Gem Fair Offers Diamonds to a Rough Market

A crowd of well-heeled men and precipitously-heeled women packed into a showroom at Nagaworld Entertainment Complex in Phnom Penh on Thursday and Friday to glimpse or maybe even purchase some of the glittering goods on display at the second annual Cambodia Gems and Jewelry Fair.

Hungry eyes surveyed jeweled bangles offered by companies from Hong Kong, China, Israel, Thailand, Vietnam, Singapore as well as stones, blue zircon and sapphire, offered by domestic dealers.

According to the Chief of the Commerce Ministry’s Trade Exhibition Bureau Kep Vutha, this year’s show featured 54 booths-29 more than last year-and dealers from six new countries. For the opportunity to showcase their wares to wealthy Cambodians, Mr Vutha said, international companies paid as much as $2,700 dollars while domestic dealers paid as little as $500.

“We wanted to see if there really is [a] market here,” said Idan Hadad, a salesman for the Hong Kong-based Vision diamond company, who admitted that his company had brought stones with less clarity and color in an effort to cater to more modestly spending consumers in Cambodia.

Mr Hadad said the fair was roughly a hundredth of the size of similar fairs he had recently attended in Singapore and Vietnam.

“The organizer told us that we should take a chance,” said Prakash Italia, director of the Thai-based Manee Diam diamond manufacturers. “We want to expand from Bangkok because the Red Shirts have made business very slow, but I don’t think I can rely on this small market.”

Mr Italia had yet to sell any of his diamonds by late Thursday.

Dealers more familiar with the Cambodian market were less discouraged.

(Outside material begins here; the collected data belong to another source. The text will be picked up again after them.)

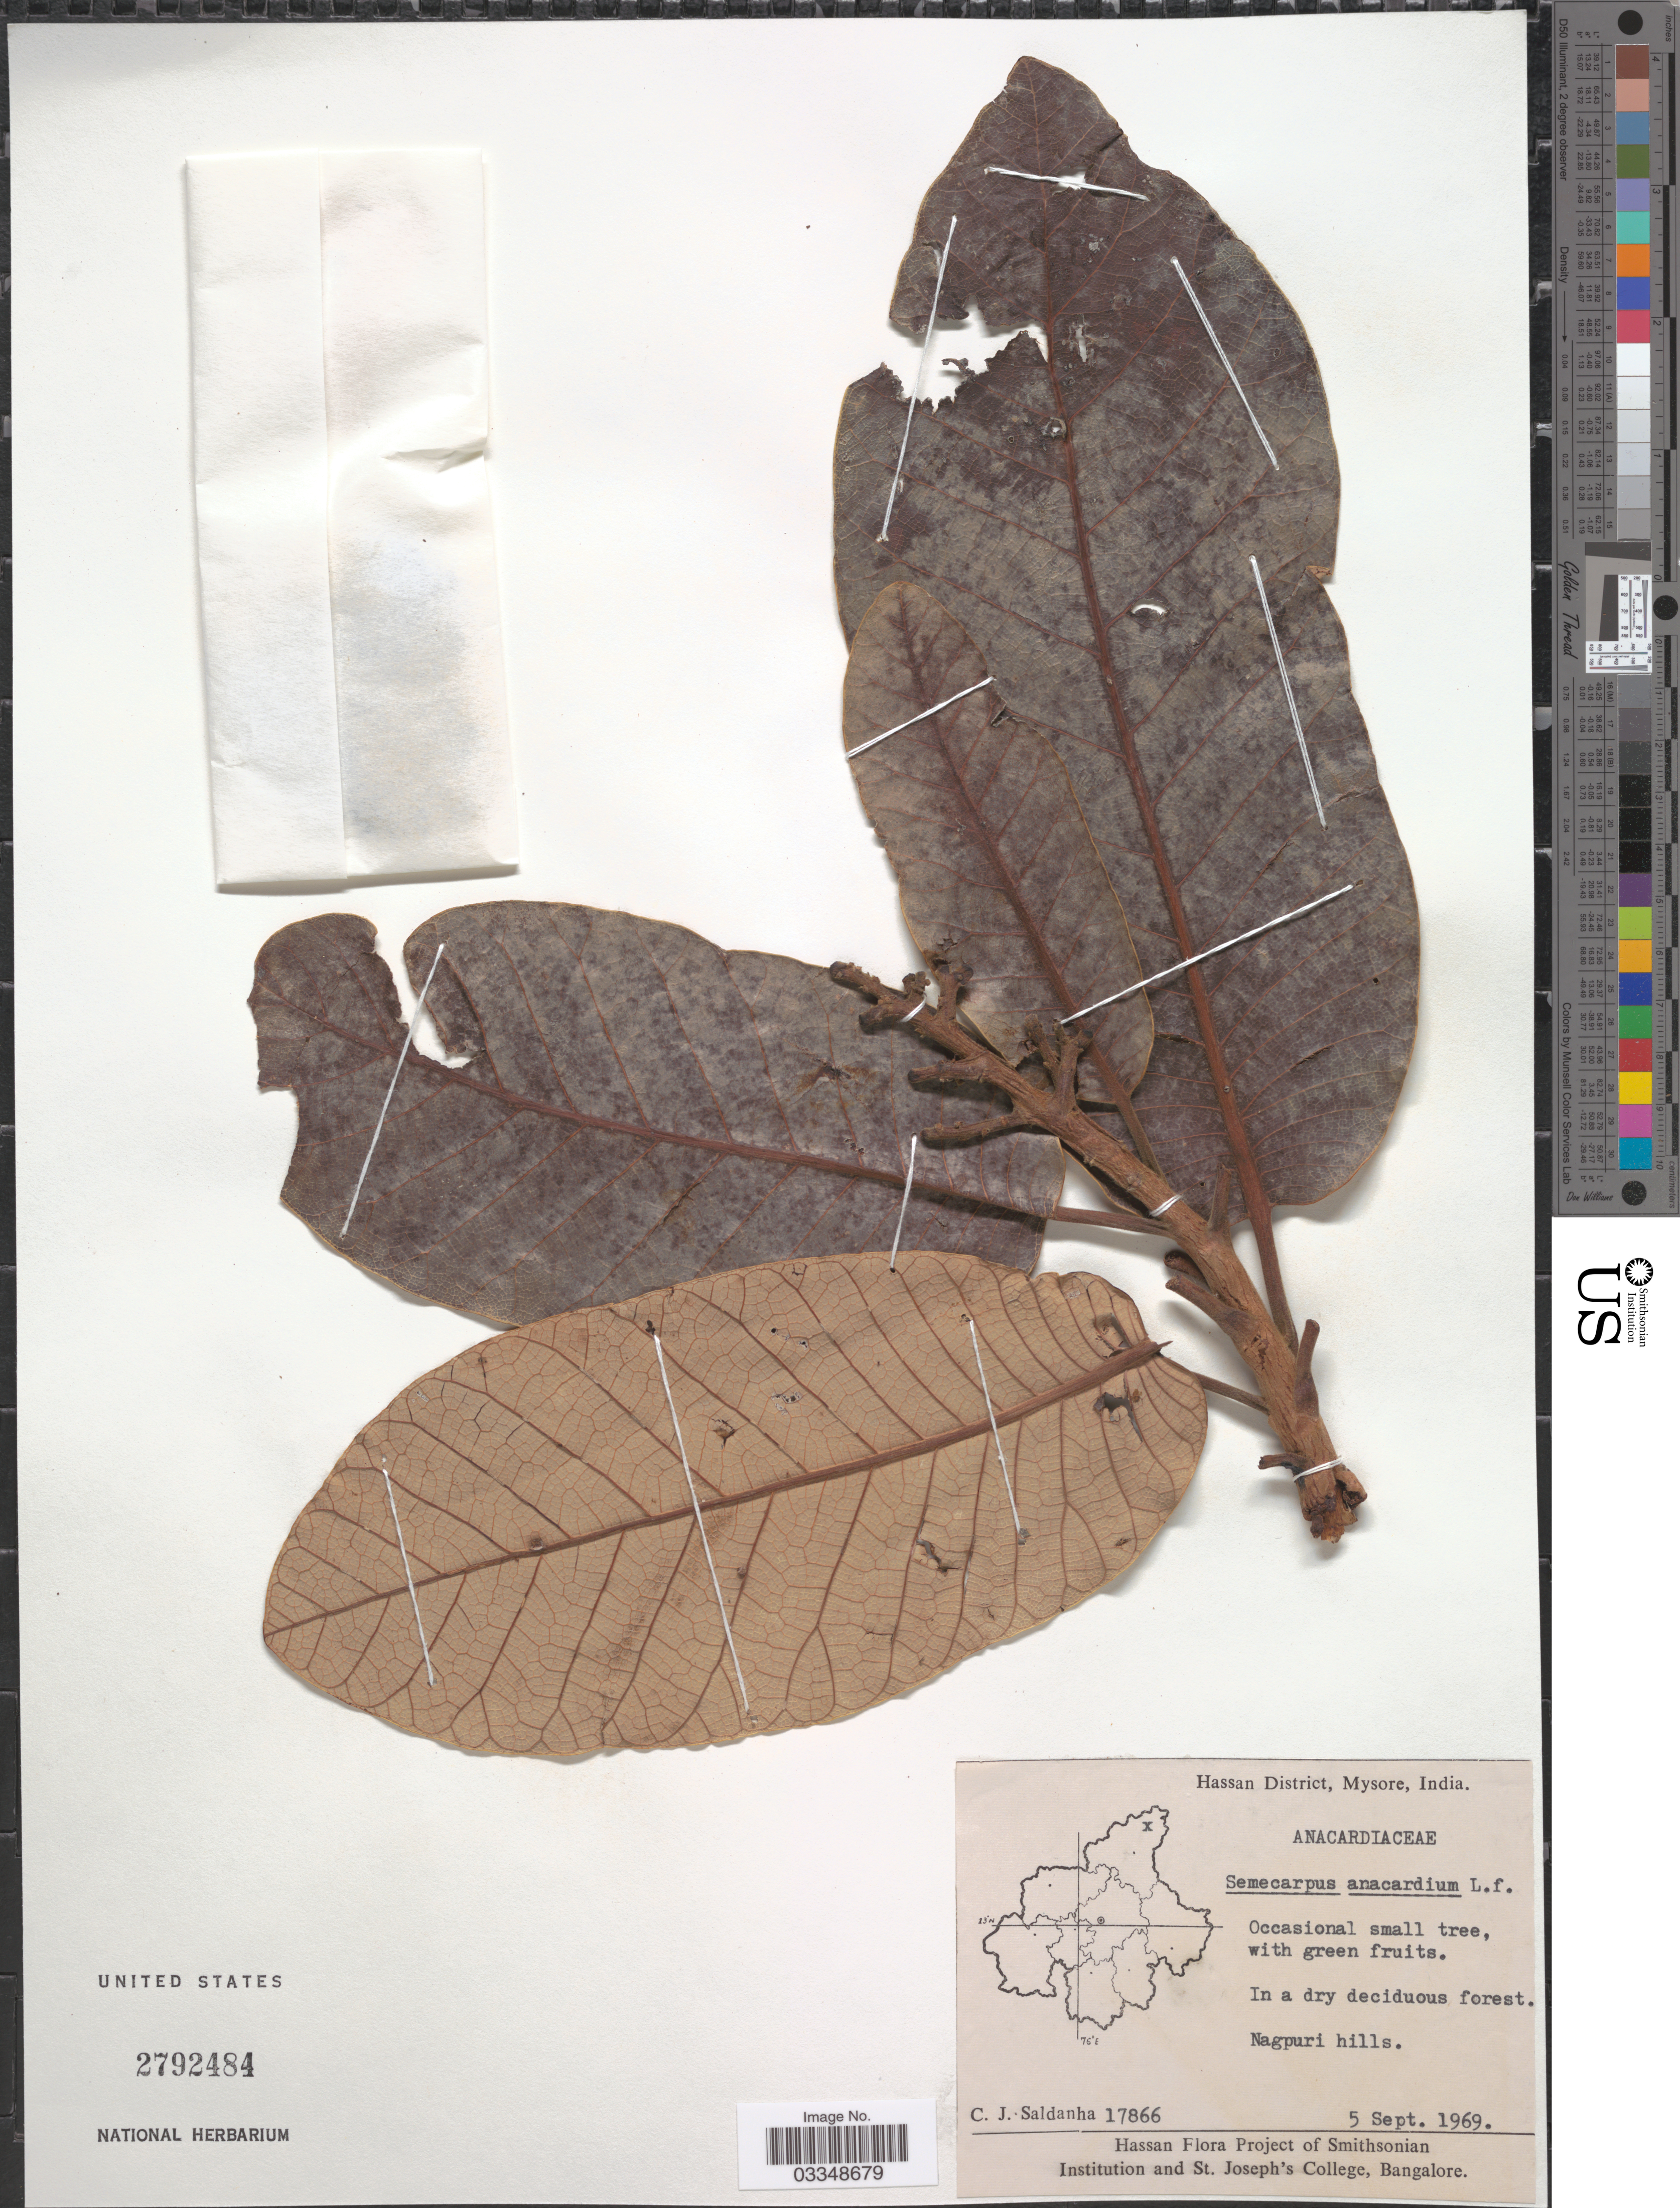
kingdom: Plantae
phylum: Tracheophyta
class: Magnoliopsida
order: Sapindales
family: Anacardiaceae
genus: Semecarpus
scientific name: Semecarpus anacardium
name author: L. f.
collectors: C. J. Saldanha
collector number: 17866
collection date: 1969-09-05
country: India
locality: Hassan District, Mysore. Nagpuri hills.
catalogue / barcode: US 2792484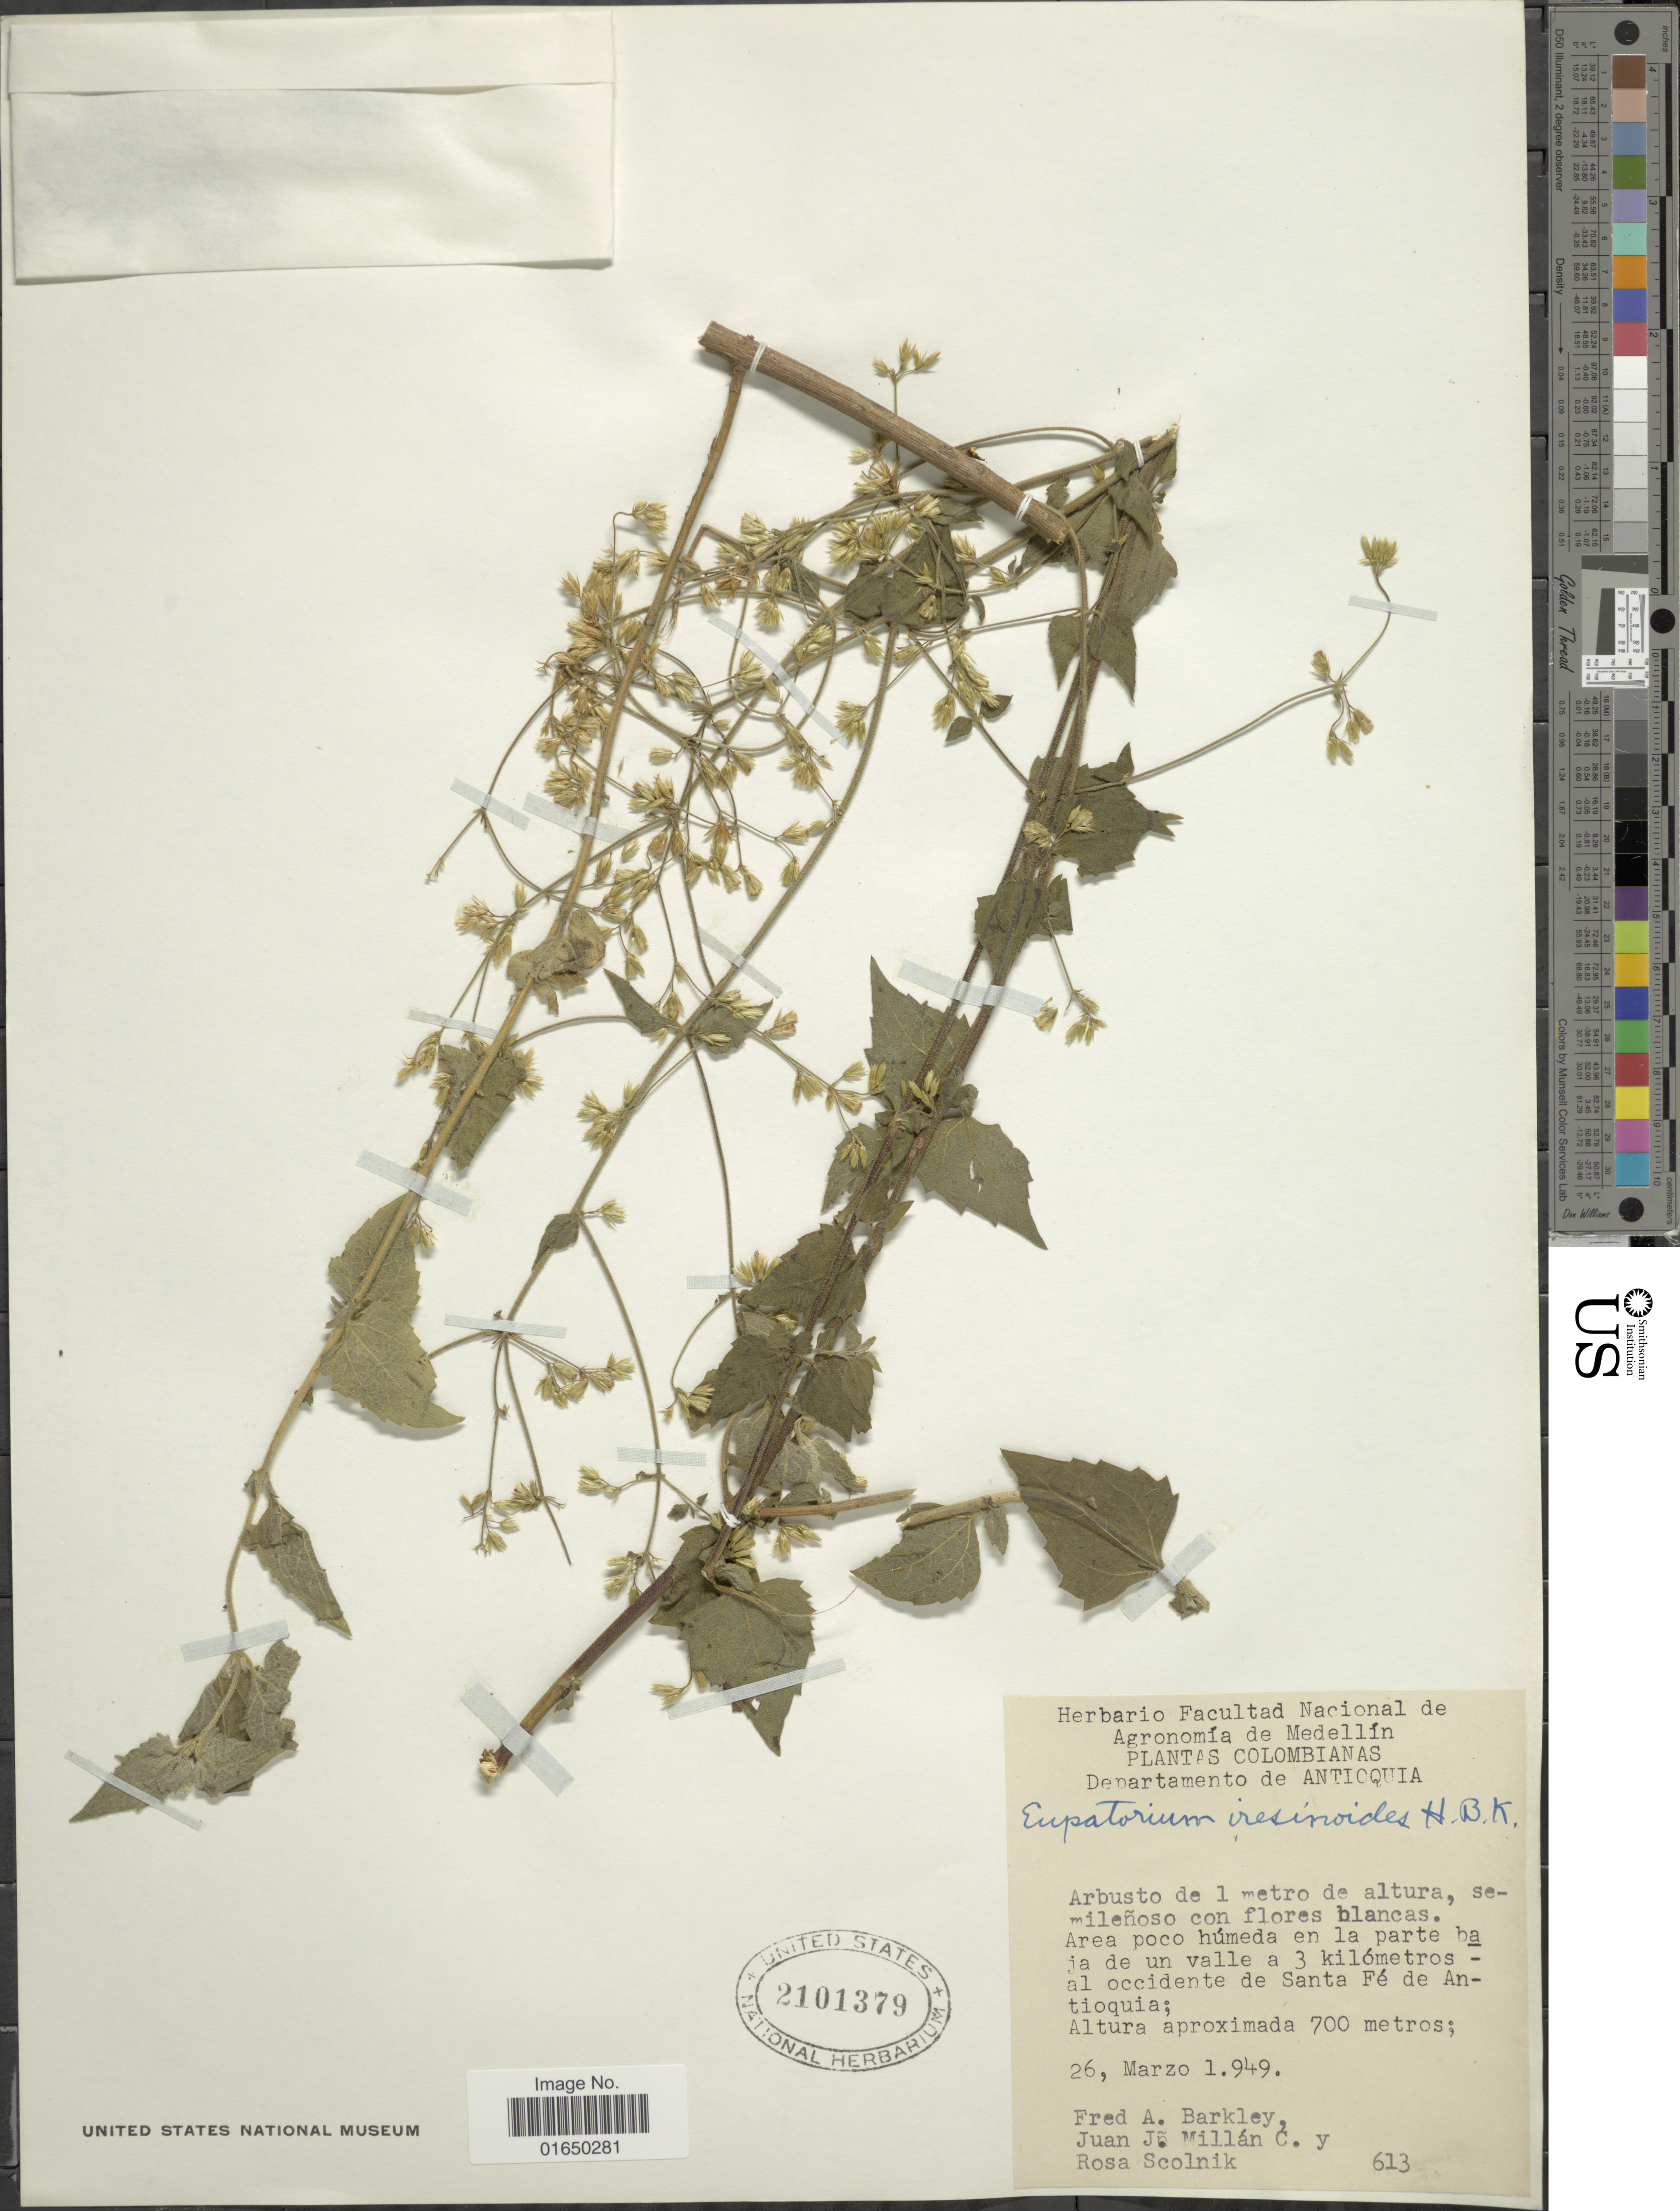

Linda Ung of Hong Kong Jewelry said her company was enthusiastic to return to Cambodia after a successful show last year.

“We sell mostly to the government workers and occasionally to the business people,” said Ms Ung, holding a $17,869 dollar diamond encrusted chain-one of the more understated necklaces in her company’s display case.

On Thursday, Commerce Minister Cham Prasidh’s wife Tep Bopha-herself laden with diamonds-opened the fair with a speech trumpeting the importance of an “initiative to create a trade strategy to promote the production of jewelry to meet the domestic demands, as well for export to the regional and the world markets.”

Commerce Ministry Secretary of State Mao Thora, who attended the fair on Thursday, said that Cambodians eagerness to purchase fancy jewelry was confounding to him.

“It is not important for me to have these things,” he said. “I would choose money rather than gems and gold.”